WHAT THE TASK ASKS: Your task is to copy every line of the entries that holds the word "holder".

[[ LISTED ENTRIES, beginning ]]

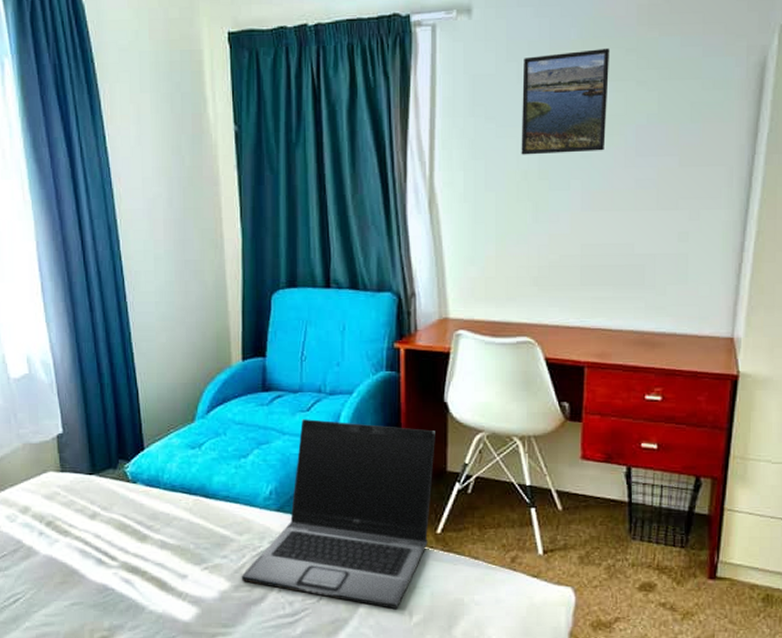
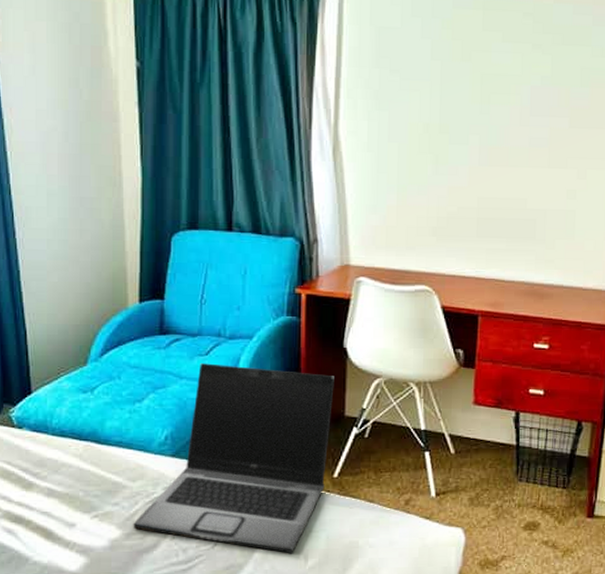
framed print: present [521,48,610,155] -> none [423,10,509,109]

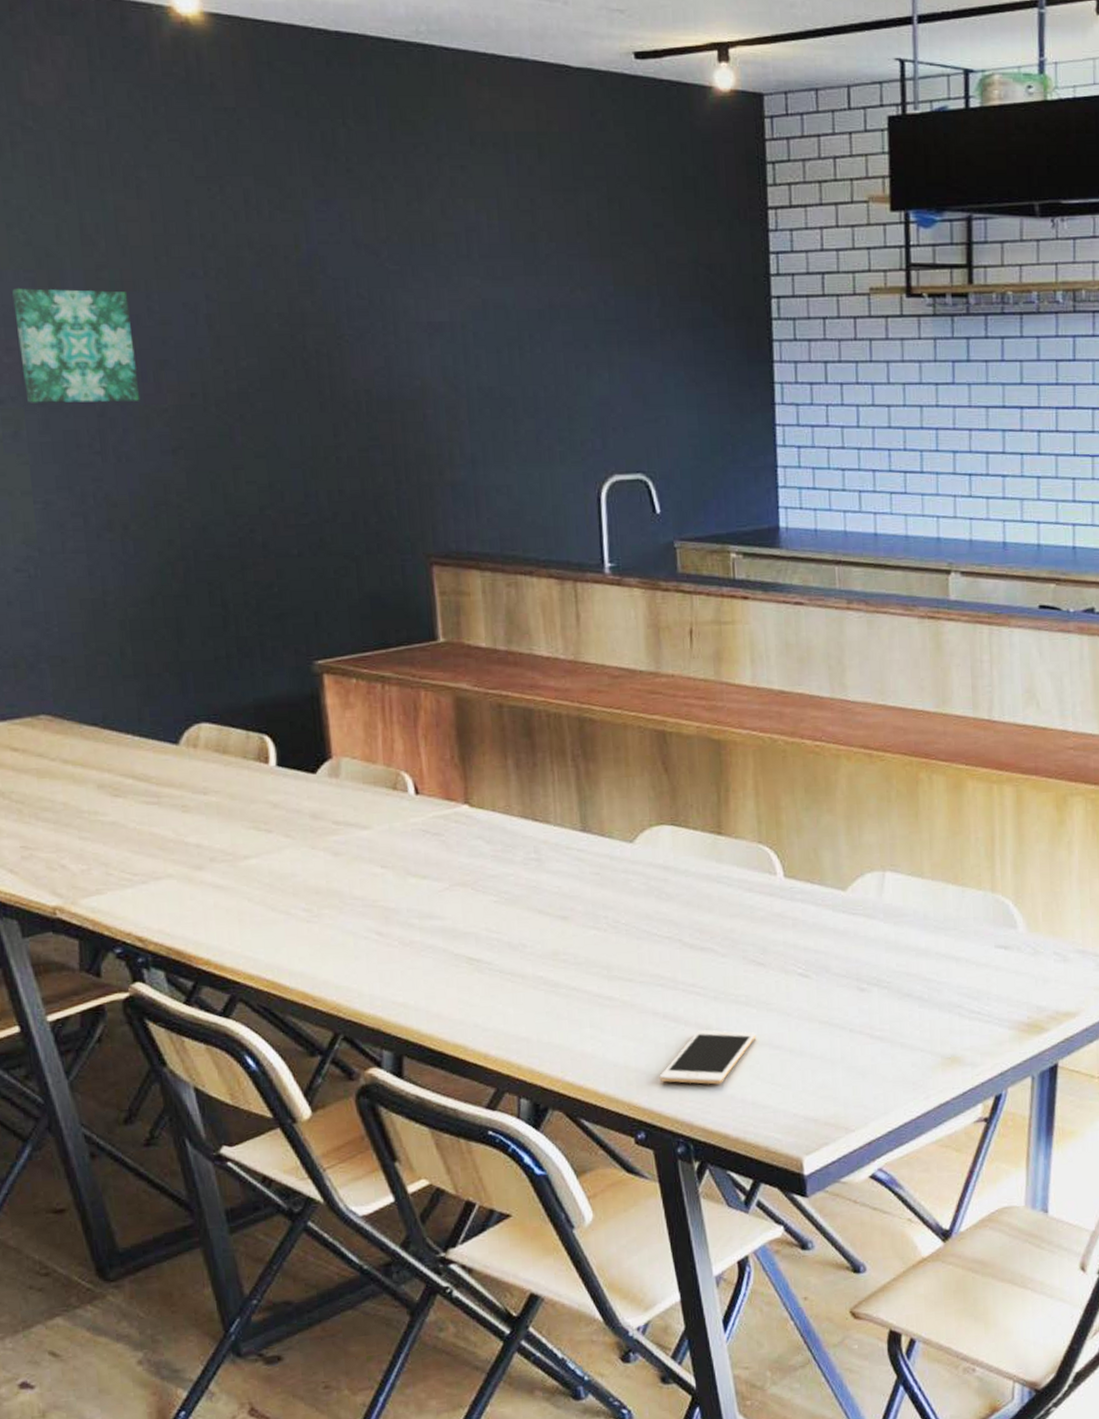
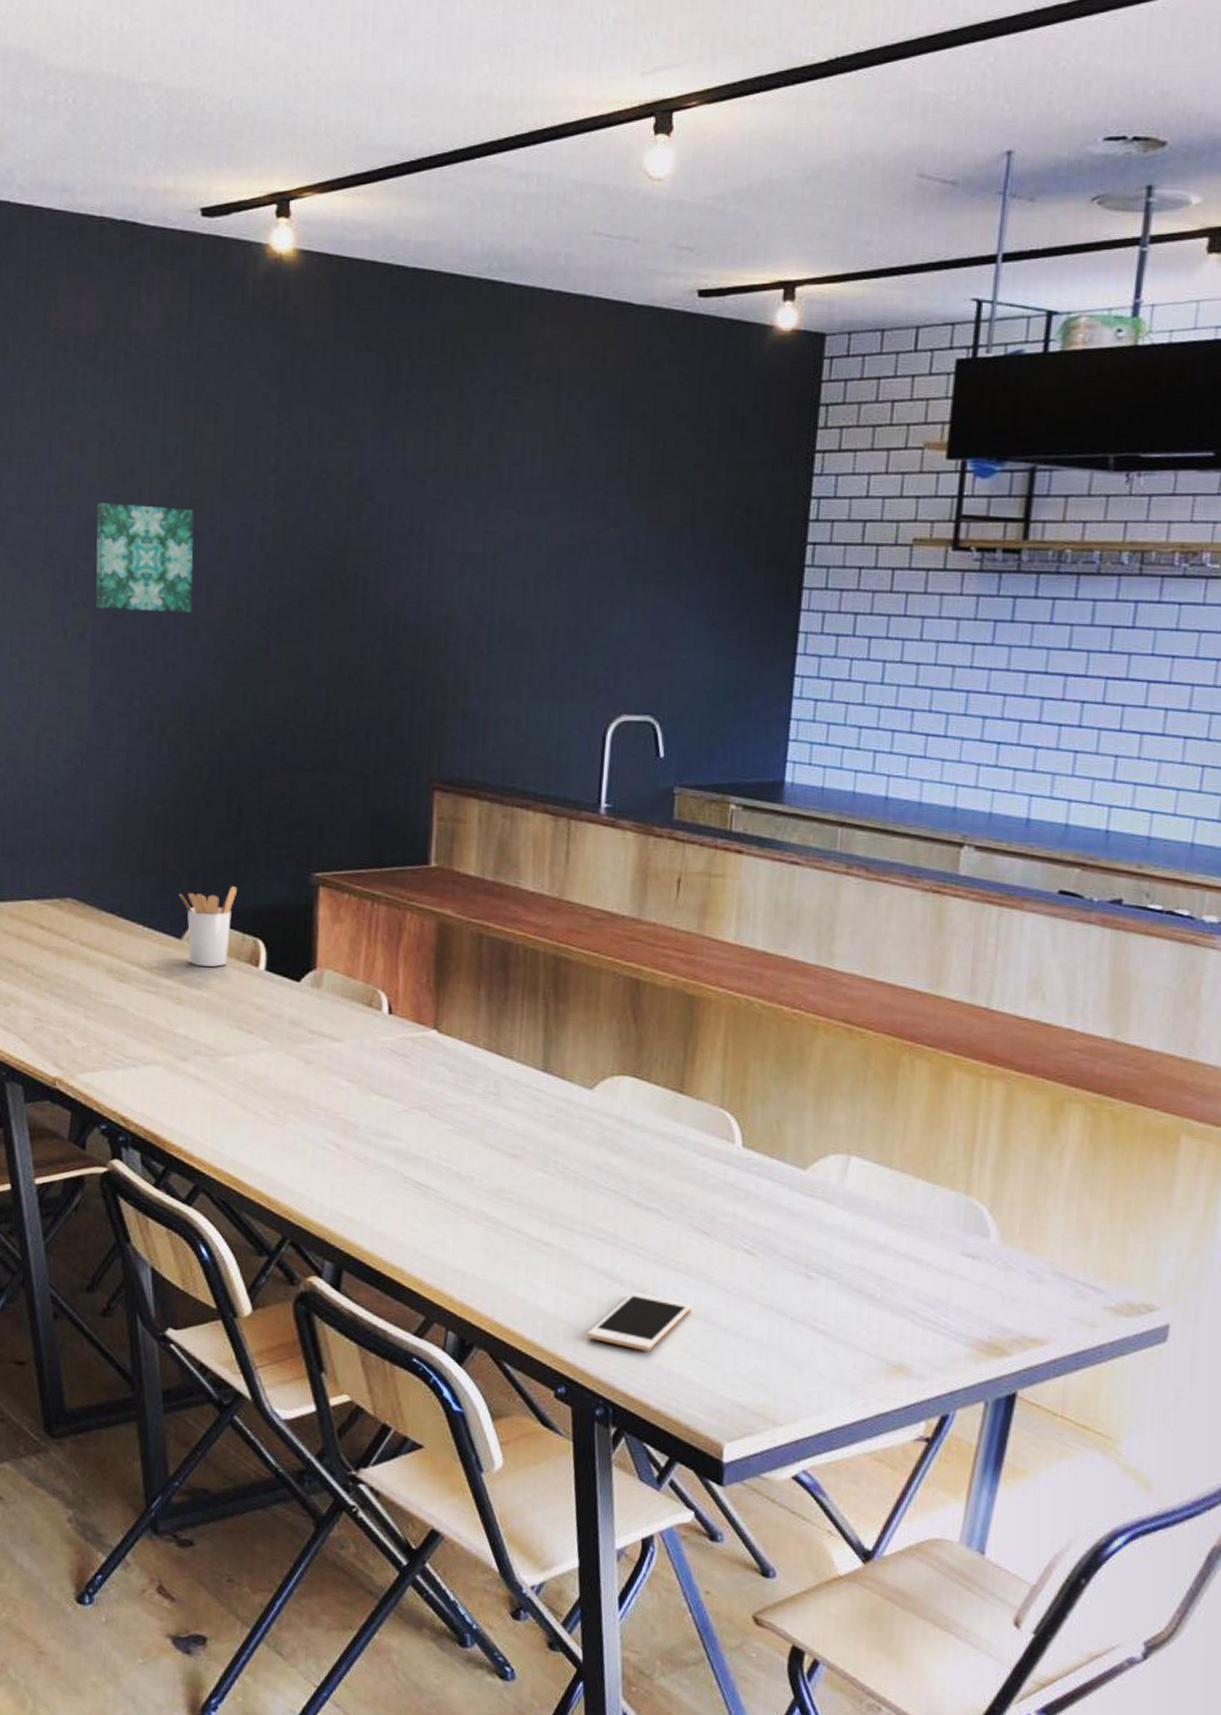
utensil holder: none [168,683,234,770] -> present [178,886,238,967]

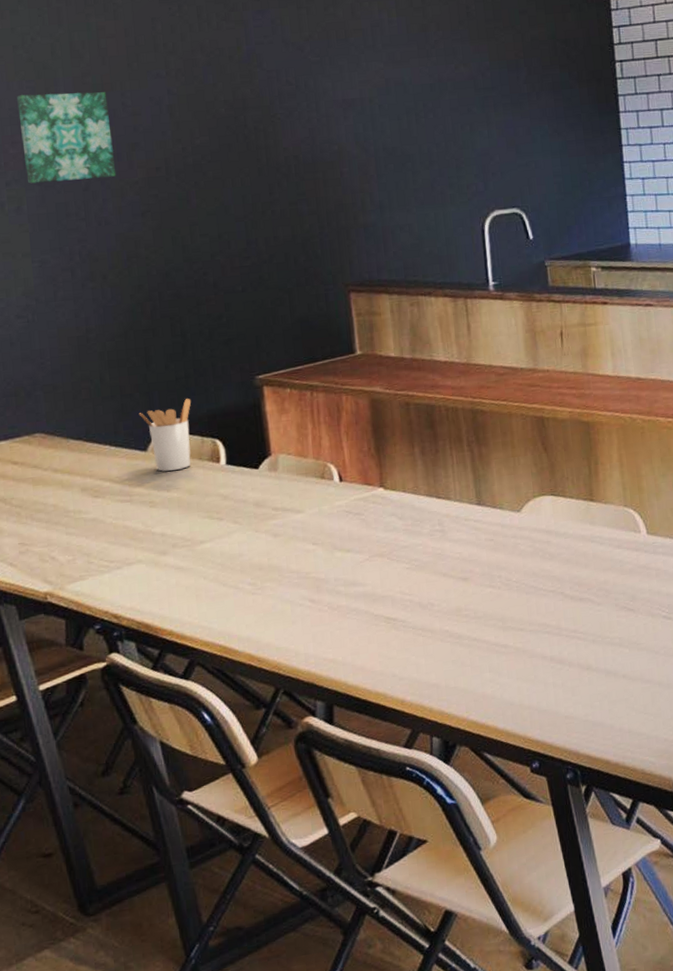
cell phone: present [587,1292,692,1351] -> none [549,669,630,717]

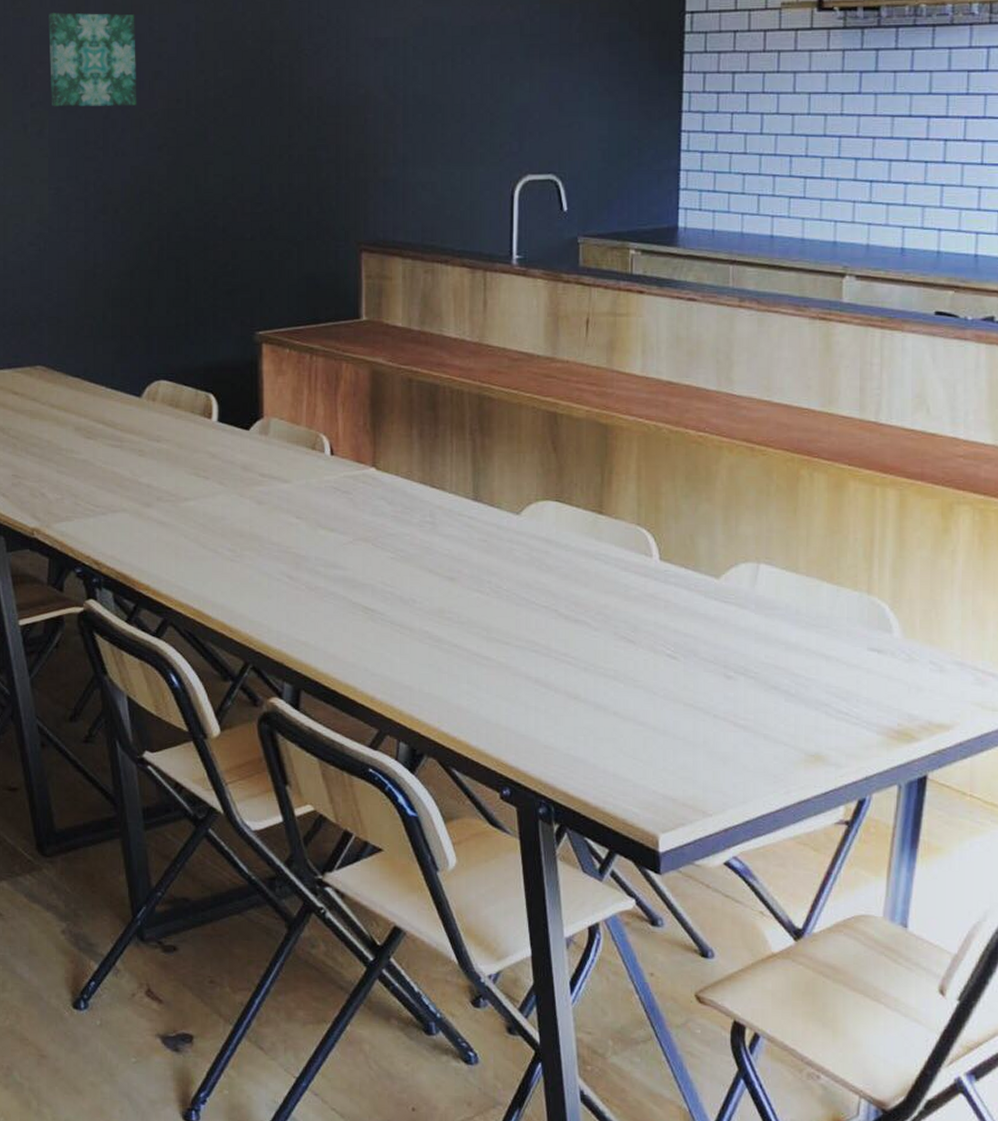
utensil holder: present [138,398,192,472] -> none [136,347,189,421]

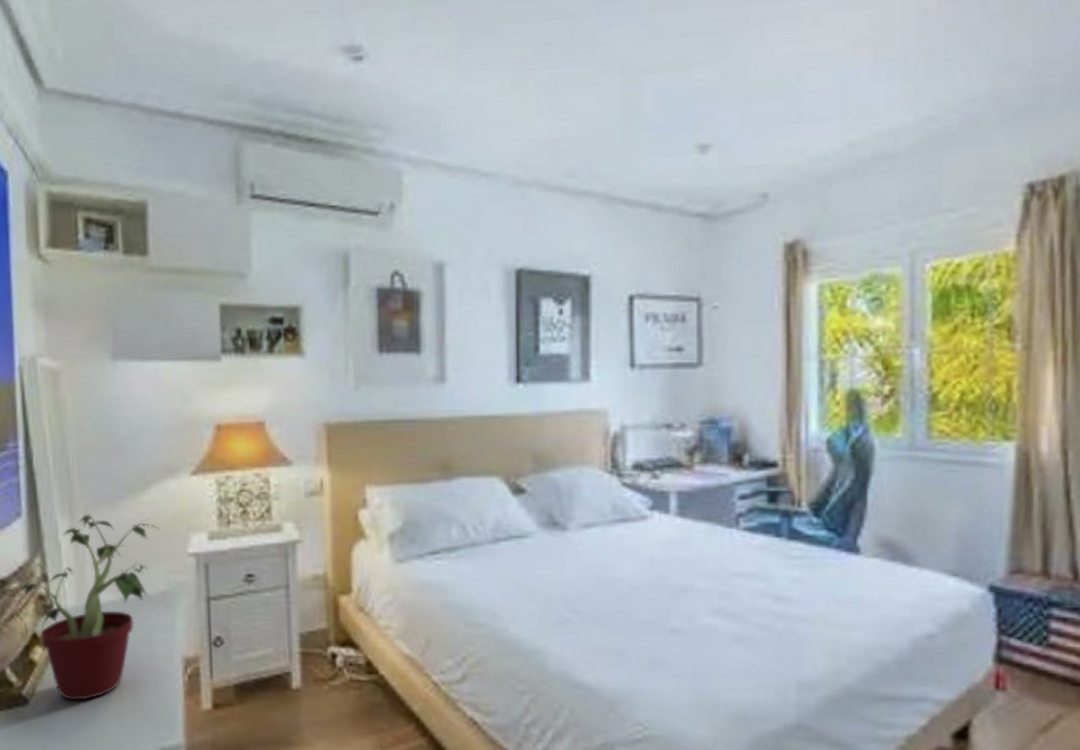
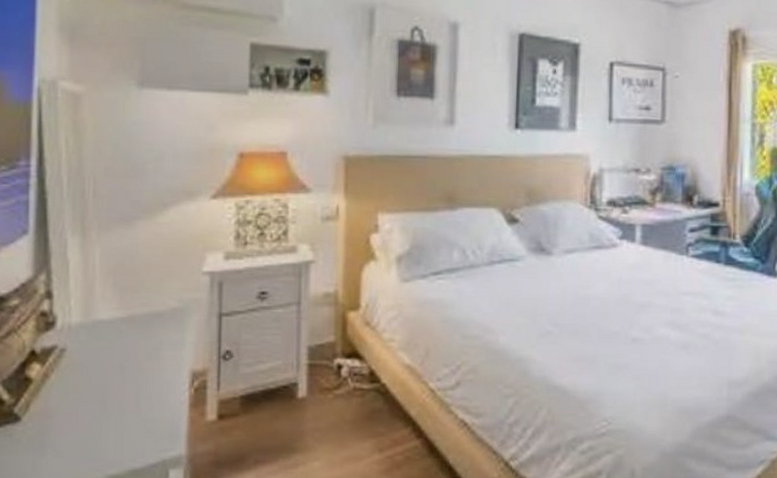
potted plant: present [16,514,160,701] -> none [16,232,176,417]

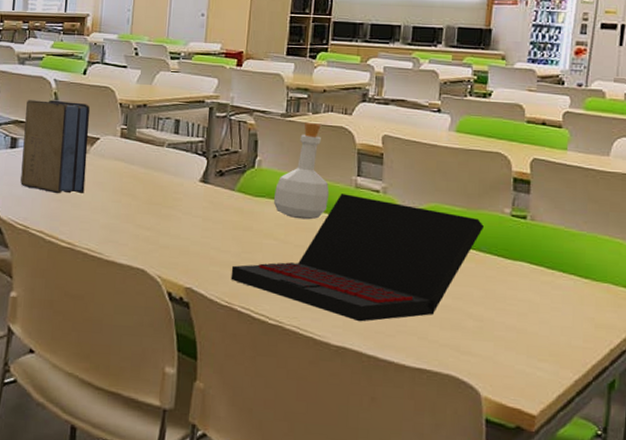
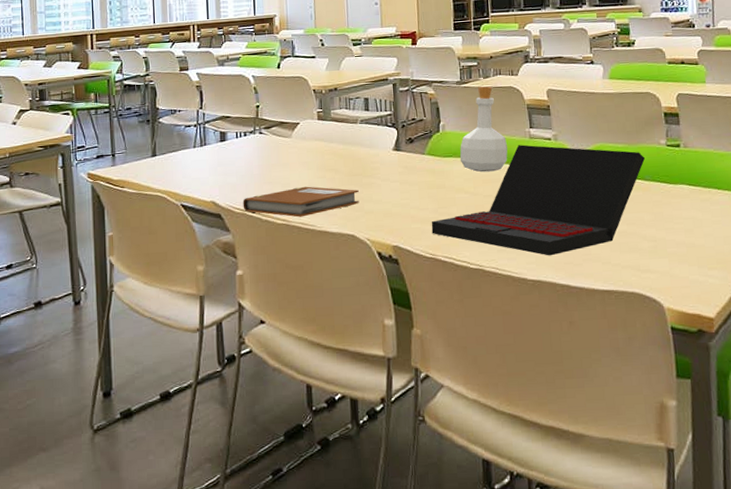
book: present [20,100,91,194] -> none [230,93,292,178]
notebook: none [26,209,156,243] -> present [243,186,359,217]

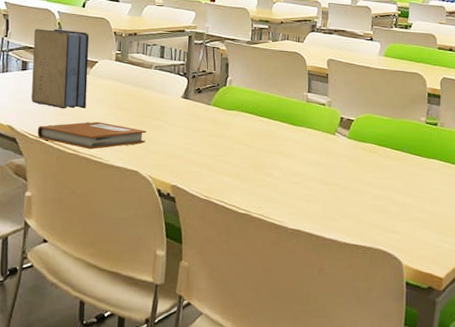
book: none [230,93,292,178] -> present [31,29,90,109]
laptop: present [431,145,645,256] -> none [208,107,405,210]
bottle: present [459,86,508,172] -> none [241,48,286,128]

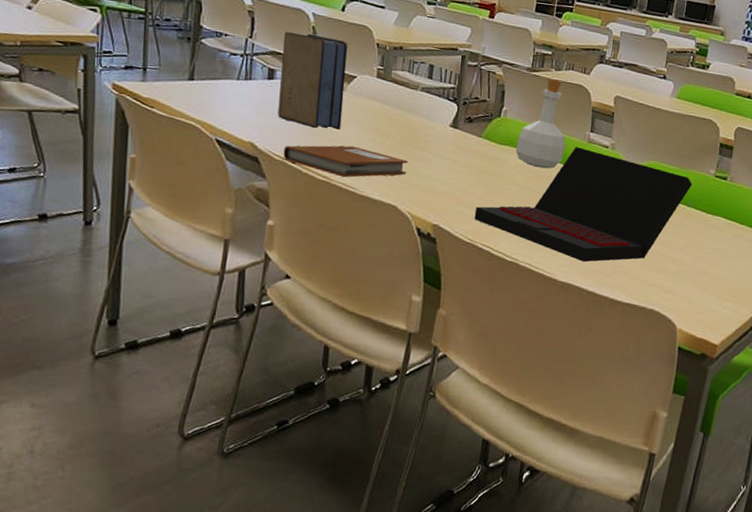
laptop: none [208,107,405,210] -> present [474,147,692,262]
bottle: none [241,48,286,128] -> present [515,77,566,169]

[[ LISTED ENTRIES, end ]]

RESPONSE:
utensil holder: none [168,683,234,770] -> present [178,886,238,967]
utensil holder: present [138,398,192,472] -> none [136,347,189,421]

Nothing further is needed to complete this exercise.